__PASSAGE SHOWN__.

········

Chavez names new vice president in Venezuela

Venezuela’s long time Foreign Minster Nicolas Maduro attends a ceremony declaring President Hugo Chavez official winner of Sunday’s presidential elections at the Electoral Council in Caracas, Venezuela, Wednesday, Oct. 10, 2012. During the event Chavez announced he was naming Maduro as new vice president. AP Photo/Ariana Cubillos

CARACAS, Venezuela — Venezuelan President Hugo Chavez named a new vice president on Wednesday, choosing his longtime foreign minister, Nicolas Maduro.

Chavez made the announcement at an event where he was declared the winner of Sunday’s presidential election. He called for a round of applause for his outgoing vice president, Elias Jaua, who has held the post since 2010 and is running for a governor’s post in December elections.

Maduro has been Venezuela’s top diplomat since 2006, and his prominence at government events in recent months had generated speculation that Chavez might choose him as vice president.

Chavez’s recent struggle with cancer has also led to questions about whom he could choose as a successor if his illness were to worsen. But Chavez said in June, after a year of cancer treatment that included surgeries, chemotherapy and radiation treatment, that tests had found he was cancer-free.

The president called the 49-year-old Maduro a “great public servant from all these years on different fronts of battle.”

········

__DATA EXTRACTS__.
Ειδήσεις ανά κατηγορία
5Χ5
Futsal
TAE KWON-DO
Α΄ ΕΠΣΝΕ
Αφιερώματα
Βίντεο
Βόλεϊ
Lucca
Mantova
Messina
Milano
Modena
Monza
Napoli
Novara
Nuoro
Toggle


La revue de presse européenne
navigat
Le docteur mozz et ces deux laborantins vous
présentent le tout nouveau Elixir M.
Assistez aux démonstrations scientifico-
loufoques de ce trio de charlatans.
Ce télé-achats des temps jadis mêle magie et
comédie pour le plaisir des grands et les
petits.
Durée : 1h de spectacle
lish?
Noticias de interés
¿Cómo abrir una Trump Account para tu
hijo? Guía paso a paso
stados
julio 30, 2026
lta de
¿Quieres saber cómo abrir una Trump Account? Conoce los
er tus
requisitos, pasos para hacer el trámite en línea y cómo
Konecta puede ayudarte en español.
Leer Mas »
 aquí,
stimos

········

__BRIEF__. Reproduce the passage of the article on Venezuela's new vice president from "Venezuela’s long time" to "in December elections.".

__YOUR RESPONSE__.
Venezuela’s long time Foreign Minster Nicolas Maduro attends a ceremony declaring President Hugo Chavez official winner of Sunday’s presidential elections at the Electoral Council in Caracas, Venezuela, Wednesday, Oct. 10, 2012. During the event Chavez announced he was naming Maduro as new vice president. AP Photo/Ariana Cubillos

CARACAS, Venezuela — Venezuelan President Hugo Chavez named a new vice president on Wednesday, choosing his longtime foreign minister, Nicolas Maduro.

Chavez made the announcement at an event where he was declared the winner of Sunday’s presidential election. He called for a round of applause for his outgoing vice president, Elias Jaua, who has held the post since 2010 and is running for a governor’s post in December elections.